Neural Network Surrogates for Free Energy Computation of Complex Chemical Systems
This enables gradient-based free energy methods to incorporate complex and machine-learned collective variables, broadening the scope of biochemistry and materials simulations, but it is incremental as it builds on existing neural network and automatic differentiation techniques.
The paper tackled the bottleneck in free energy computation where existing methods require Jacobians of collective variables, which restricts complex or machine-learned variables, by introducing a neural network surrogate framework that learns variables from coordinates and uses automatic differentiation for Jacobians. On an MgCl2 ion-pairing system, it achieved high accuracy for both simple and complex variables, with Jacobian errors following a near-Gaussian distribution suitable for Gaussian Process Regression pipelines.

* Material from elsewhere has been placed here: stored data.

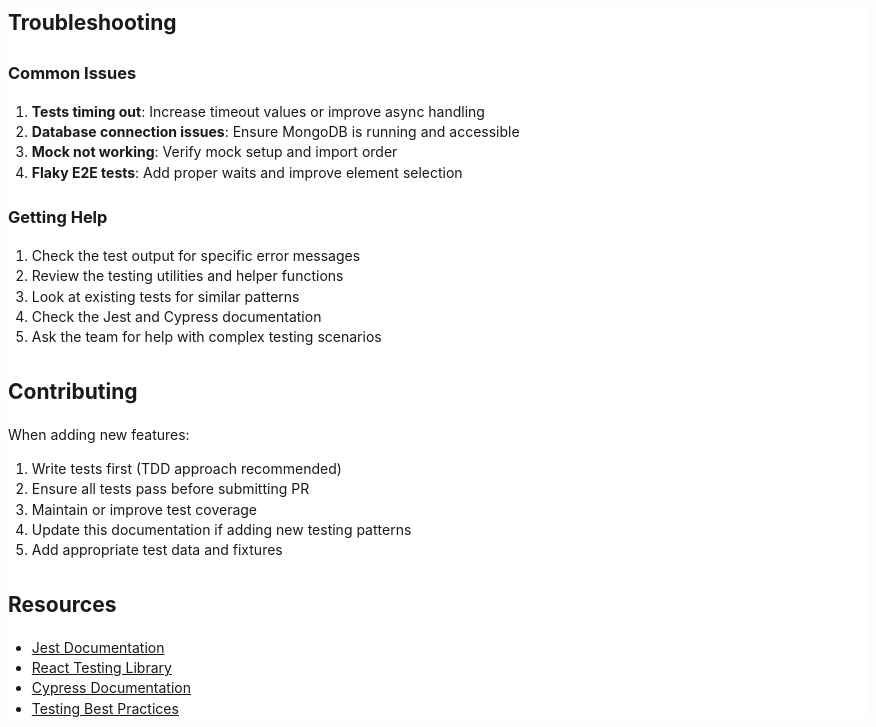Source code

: ## Troubleshooting

### Common Issues

1. **Tests timing out**: Increase timeout values or improve async handling
2. **Database connection issues**: Ensure MongoDB is running and accessible
3. **Mock not working**: Verify mock setup and import order
4. **Flaky E2E tests**: Add proper waits and improve element selection

### Getting Help

1. Check the test output for specific error messages
2. Review the testing utilities and helper functions
3. Look at existing tests for similar patterns
4. Check the Jest and Cypress documentation
5. Ask the team for help with complex testing scenarios

## Contributing

When adding new features:

1. Write tests first (TDD approach recommended)
2. Ensure all tests pass before submitting PR
3. Maintain or improve test coverage
4. Update this documentation if adding new testing patterns
5. Add appropriate test data and fixtures

## Resources

- [Jest Documentation](https://jestjs.io/docs/getting-started)
- [React Testing Library](https://testing-library.com/docs/react-testing-library/intro/)
- [Cypress Documentation](https://docs.cypress.io/)
- [Testing Best Practices](https://kentcdodds.com/blog/common-mistakes-with-react-testing-library)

Free energy reconstruction methods such as Gaussian Process Regression (GPR) require Jacobians of the collective variables (CVs), a bottleneck that restricts the use of complex or machine-learned CVs. We introduce a neural network surrogate framework that learns CVs directly from Cartesian coordinates and uses automatic differentiation to provide Jacobians, bypassing analytical forms. On an MgCl2 ion-pairing system, our method achieved high accuracy for both a simple distance CV and a complex coordination-number CV. Moreover, Jacobian errors also followed a near-Gaussian distribution, making them suitable for GPR pipelines. This framework enables gradient-based free energy methods to incorporate complex and machine-learned CVs, broadening the scope of biochemistry and materials simulations.